Efficient ways to retrieve all sequences associated with a disease?
0
1
Entering edit mode
13 months ago

Hello everyone,

Recently I've been given the task of collecting all the available amino acid sequences for a protein that is associated with a disease, the idea is to collect all the available mutations associated with the protein and make conclusions from their pattern.

My first approach was trying biomart from Ensembl, I've added the ensembl gene ID in the filters, as well as the disease name in the filters (since its already available as an option), and in the results I selected the protein ID and the sequences, however, the result generated was some 67K sequences which is unlikely to be correct, I've noticed some normal healthy sequences were also within the results, hence, i ditched it all (comment if you think I'm did something wrong).

My second approach was going to all the protein sequences of that gene in NCBI and check them 1 by 1 if they're actually a mutant, obviously, this is taking forever...

Any advice on a more efficient way I could do this? i.e. search for a protein and retrieve the sequence of all of its mutants, the protein I'm trying to find its mutant forms is Beta-amyloid precursor protein (associated with Alzheimer).

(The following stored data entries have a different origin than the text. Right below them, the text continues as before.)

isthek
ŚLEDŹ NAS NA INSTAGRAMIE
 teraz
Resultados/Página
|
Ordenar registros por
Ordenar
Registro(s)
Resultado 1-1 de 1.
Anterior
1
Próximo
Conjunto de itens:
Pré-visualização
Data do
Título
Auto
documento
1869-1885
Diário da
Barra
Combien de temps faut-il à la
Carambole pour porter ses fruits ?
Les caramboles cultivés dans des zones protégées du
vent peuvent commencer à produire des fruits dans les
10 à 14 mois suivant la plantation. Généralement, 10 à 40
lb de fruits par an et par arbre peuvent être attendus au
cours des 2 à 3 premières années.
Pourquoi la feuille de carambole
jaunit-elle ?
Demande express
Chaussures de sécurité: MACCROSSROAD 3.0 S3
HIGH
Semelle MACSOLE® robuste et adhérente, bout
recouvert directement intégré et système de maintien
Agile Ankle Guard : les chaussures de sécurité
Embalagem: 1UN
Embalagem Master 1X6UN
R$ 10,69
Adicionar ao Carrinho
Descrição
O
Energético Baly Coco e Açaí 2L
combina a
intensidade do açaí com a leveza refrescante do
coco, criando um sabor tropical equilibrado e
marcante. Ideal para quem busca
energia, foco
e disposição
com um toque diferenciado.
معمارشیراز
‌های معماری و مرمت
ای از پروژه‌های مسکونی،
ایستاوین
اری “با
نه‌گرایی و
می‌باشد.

Sequences data-mining monogenetic-disorders • 493 views
1
Entering edit mode

You can download sequences (from whichever source you want to, you did not include UniProt in yout list) and then do a multiple sequence alignment to find differences. You will notice that there would be many redundant sequences (which you could eliminate, keeping track of ID's of those you do) so the job of creating the multiple sequence alignment will become manageable.

1
Entering edit mode

To follow from this, one could get the UniProt IDs of the disease-associated proteins from https://www.uniprot.org/, and then retrieve the sequences of these in FASTA format via e-utils (I have code here Need help to retrive sequences and here https://github.com/kevinblighe/PythonScripts). After that, a multi-sequence alignment (MSA), as per Genomax, may help, or, do a pairwise alignment of each disease-associated protein sequence with a reference / healthy sequence.

0
Entering edit mode

If you're expecting redundancies, why not just cluster those 67,000 sequences OP got at 100% coverage and 100% identity first?

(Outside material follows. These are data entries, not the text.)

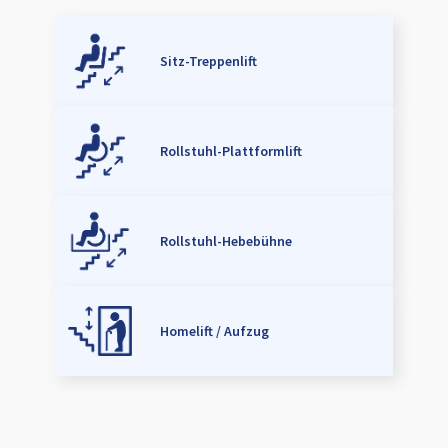
Sitz-Treppenlift
Rollstuhl-Plattformlift
Rollstuhl-Hebebühne
Homelift / Aufzug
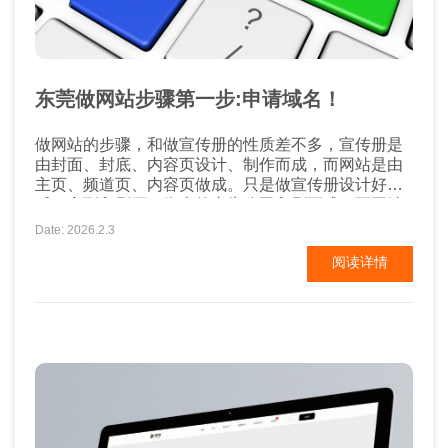
东莞做网站步骤第一步:申请域名！
做网站的步骤，和做宣传册的性质差不多，宣传册是
由封面、封底、内容页设计、制作而成，而网站是由
主页、频道页、内容页做成。只是做宣传册设计好之
后，拿到印刷厂、街上的广告公司印刷而成。而网站
制作、设计之后，申请域名、购买空间，发布到指定
Date: 2026.2.3
的ip上去。做网站和做宣传册的步骤、流程差不多。
阅读详情
下面关于做网站的步骤，我从零开始做网站为您一一
介绍： 第一步骤：申请域名 1.了解域名：域名是网站
的门牌号码、办公地址。如...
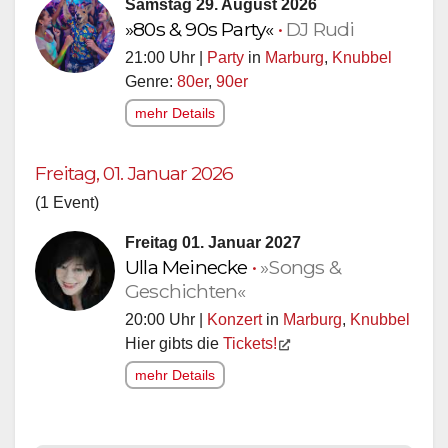
Samstag 29. August 2026
»80s & 90s Party«
•
DJ Rudi
21:00 Uhr |
Party
in
Marburg
,
Knubbel
Genre:
80er
,
90er
mehr Details
Freitag, 01. Januar 2026
(1 Event)
Freitag 01. Januar 2027
Ulla Meinecke
•
»Songs &
Geschichten«
20:00 Uhr |
Konzert
in
Marburg
,
Knubbel
Hier gibts die
Tickets!
mehr Details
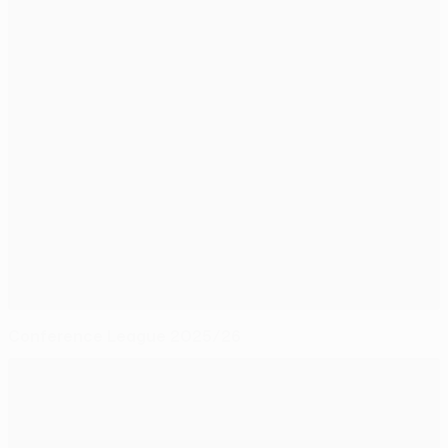
Conference League 2025/26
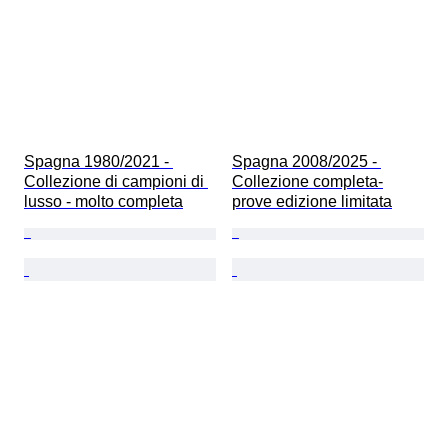
Spagna 1980/2021 - 
Spagna 2008/2025 - 
Collezione di campioni di 
Collezione completa-
lusso - molto completa
prove edizione limitata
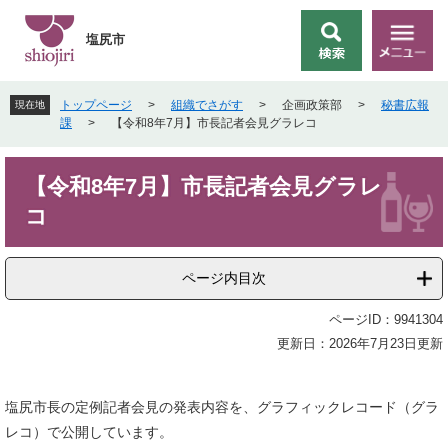
ペ
メ
ー
ニ
塩尻市
検
メ
ジ
ュ
索
ニ
の
ー
ュ
先
を
トップページ
>
組織でさがす
>
企画政策部
>
秘書広報
現在地
ー
頭
飛
課
>
【令和8年7月】市長記者会見グラレコ
で
ば
す
し
本
。
て
【令和8年7月】市長記者会見グラレ
文
本
コ
文
へ
ページ内目次
ページID：9941304
更新日：2026年7月23日更新
塩尻市長の定例記者会見の発表内容を、グラフィックレコード（グラ
レコ）で公開しています。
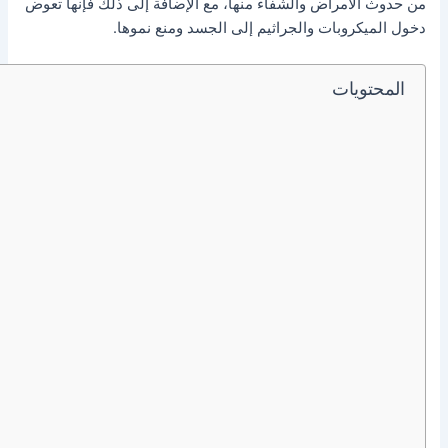
من حدوث الأمراض والشفاء منها، مع الإضافة إلى ذلك فإنها تعوض
دخول الميكروبات والجراثيم إلى الجسد ومنع نموها.
المحتويات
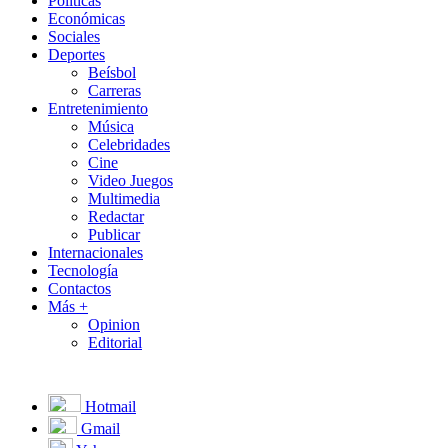
Políticas
Económicas
Sociales
Deportes
Beísbol
Carreras
Entretenimiento
Música
Celebridades
Cine
Video Juegos
Multimedia
Redactar
Publicar
Internacionales
Tecnología
Contactos
Más +
Opinion
Editorial
Hotmail
Gmail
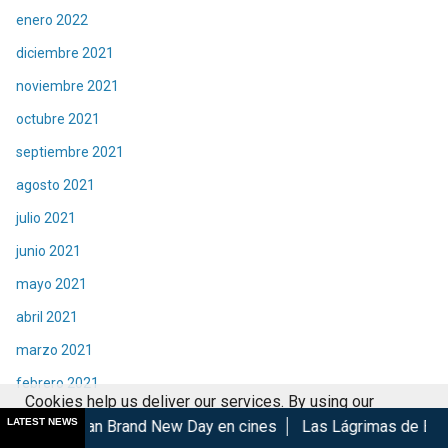
enero 2022
diciembre 2021
noviembre 2021
octubre 2021
septiembre 2021
agosto 2021
julio 2021
junio 2021
mayo 2021
abril 2021
marzo 2021
febrero 2021
Cookies help us deliver our services. By using our
enero 2021
LATEST NEWS
Brand New Day en cines
Las Lágrimas de Bael gana en el GIFF
services, you agree to our use of cookies.
Got it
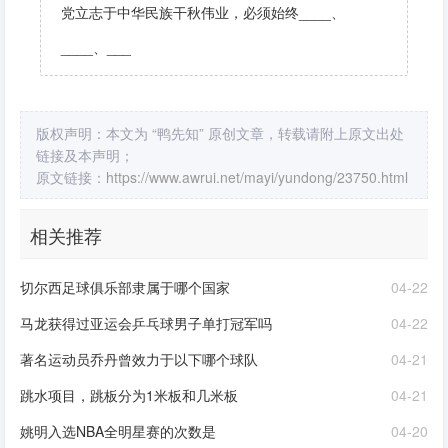
党立志于中华民族干秋伟业，必须始终____、
____、___
版权声明：本文为 “鸭先知” 原创文章，转载请附上原文出处
链接及本声明；
原文链接：
https://www.awrui.net/mayi/yundong/23750.html
相关推荐
切尔西足球俱乐部隶属于哪个国家
04-22
马龙获得过亚运会乒乓球男子单打冠军吗
04-22
著名运动员乔丹曾效力于以下哪个球队
04-21
跳水项目，跳板分为1米板和几米板
04-21
姚明入选NBA全明星赛的次数是
04-20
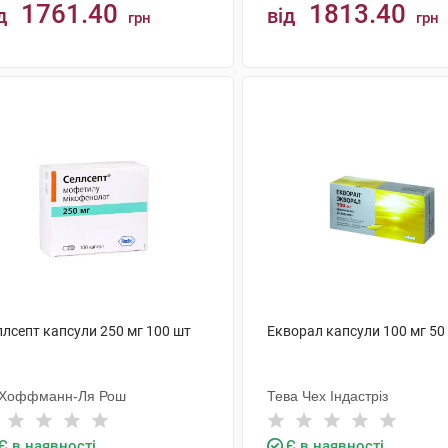
1761.40
1813.40
д
від
грн
грн
КУПИТИ
КУПИТИ
ллсепт капсули 250 мг 100 шт
Екворал капсули 100 мг 50
 Хоффманн-Ля Рош
Тева Чех Індастріз
Є в наявності
Є в наявності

Alternatively, perhaps if OP could come up with some heuristic (e.g., 100% coverage, 98% identity), clustering at that cutoff and inspecting the cluster(s) containing a few "landmark" sequences might net them all the sequences they're interested already.

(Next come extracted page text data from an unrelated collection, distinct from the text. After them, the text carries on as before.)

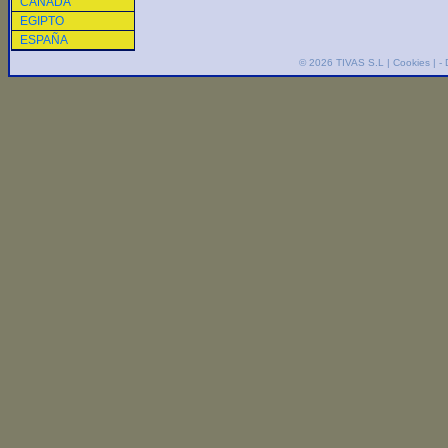
CANADA
EGIPTO
ESPAÑA
© 2026
TIVAS S.L
|
Cookies
| -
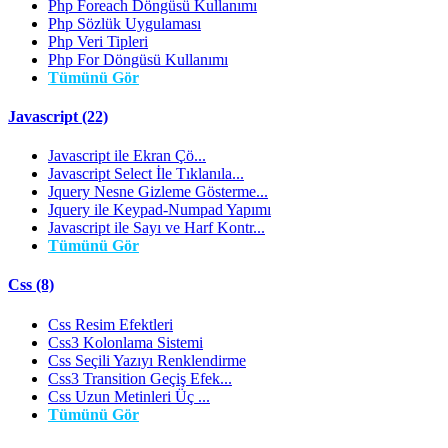
Php Foreach Döngüsü Kullanımı
Php Sözlük Uygulaması
Php Veri Tipleri
Php For Döngüsü Kullanımı
Tümünü Gör
Javascript (22)
Javascript ile Ekran Çö...
Javascript Select İle Tıklanıla...
Jquery Nesne Gizleme Gösterme...
Jquery ile Keypad-Numpad Yapımı
Javascript ile Sayı ve Harf Kontr...
Tümünü Gör
Css (8)
Css Resim Efektleri
Css3 Kolonlama Sistemi
Css Seçili Yazıyı Renklendirme
Css3 Transition Geçiş Efek...
Css Uzun Metinleri Üç ...
Tümünü Gör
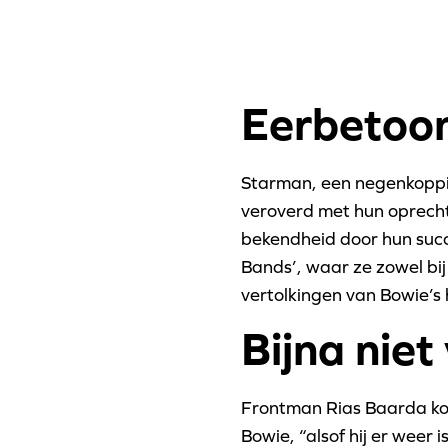
Eerbetoo
Starman, een negenkoppig
veroverd met hun oprecht
bekendheid door hun succ
Bands’, waar ze zowel bij
vertolkingen van Bowie’s 
Bijna niet
Frontman Rias Baarda komt
Bowie, “alsof hij er weer 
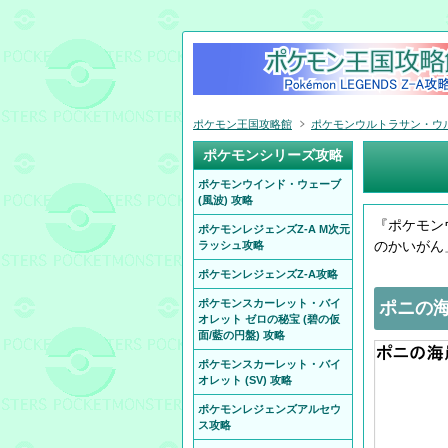
ポケモン王国攻略館
ポケモンウルトラサン・ウルト
ポケモンシリーズ攻略
ポケモンウインド・ウェーブ
(風波) 攻略
『ポケモン
ポケモンレジェンズZ-A M次元
のかいがん
ラッシュ攻略
ポケモンレジェンズZ-A攻略
ポケモンスカーレット・バイ
ポニの海
オレット ゼロの秘宝 (碧の仮
面/藍の円盤) 攻略
ポケモンスカーレット・バイ
オレット (SV) 攻略
ポケモンレジェンズアルセウ
ス攻略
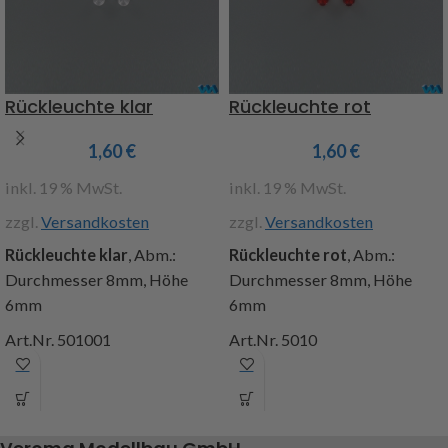
enthalten.
enthalten.
Art.Nr. 907386
Art.Nr. 907385
Achtung : Nicht geeignet für
Achtung : Nicht geeignet für
Rückleuchte klar
Rückleuchte rot
die MFC von Tamiya
die MFC von Tamiya
1,60
€
1,60
€
inkl. 19 % MwSt.
inkl. 19 % MwSt.
zzgl.
Versandkosten
zzgl.
Versandkosten
Rückleuchte klar
, Abm.:
Rückleuchte rot
, Abm.:
Durchmesser 8mm, Höhe
Durchmesser 8mm, Höhe
6mm
6mm
Art.Nr. 501001
Art.Nr. 5010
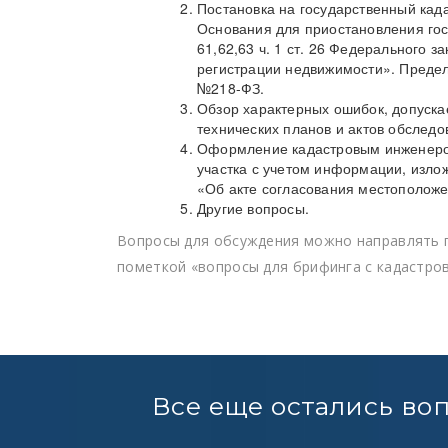
Постановка на государственный када
Основания для приостановления гос
61,62,63 ч. 1 ст. 26 Федерального 
регистрации недвижимости». Предел
№218-ФЗ.
Обзор характерных ошибок, допуск
технических планов и актов обследо
Оформление кадастровым инженером
участка с учетом информации, изло
«Об акте согласования местоположе
Другие вопросы.
Вопросы для обсуждения можно направлять по 
пометкой «вопросы для брифинга с кадастро
Все еще остались во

(Also, just curious, but how would one go about inspecting an MSA with 67,000 sequences?)

1
Entering edit mode

I am not sure where OP got 67K sequences since I am seeing following with EntrezDirect :

For all entries (check the count line):

$esearch -db protein -query "Beta amyloid protein" <ENTREZ_DIRECT> <Db>protein</Db> <WebEnv>MCID_60e4c25c7344f057e13e6e76</WebEnv> <QueryKey>1</QueryKey> <Count>1747</Count> <Step>1</Step> </ENTREZ_DIRECT> For human sequences:$ esearch -db protein -query "Beta amyloid protein AND human [ORGN]"
<ENTREZ_DIRECT>
<Db>protein</Db>
<WebEnv>MCID_60e4c24021d65503e5566464</WebEnv>
<QueryKey>1</QueryKey>
<Count>134</Count>
<Step>1</Step>
</ENTREZ_DIRECT>


Most sequences are expected to be near identical so they can indeed be clustered (e.g. CD-HIT) and only a single representative kept. OP wants all changes so even if there is one AA change then it becomes a candidate to keep . If there are large deletions/insertions then creating the MSA would be more challenging.

0
Entering edit mode

Ah thanks for clarifying that GenoMax !! With OP's exact phrasing ("Beta-amyloid precursor protein"), there are 4638 candidates. That's definitely not 67K, I suppose.

Most sequences are expected to be near identical so they can indeed be clustered (e.g. CD-HIT) and only a single representative kept.

I was going more along the lines of using the clusters themselves as a way of disambiguating sequences of interest from others in that 67K set, since a cluster defined at ~100% coverage and identity would be these highly identical sequences you mention.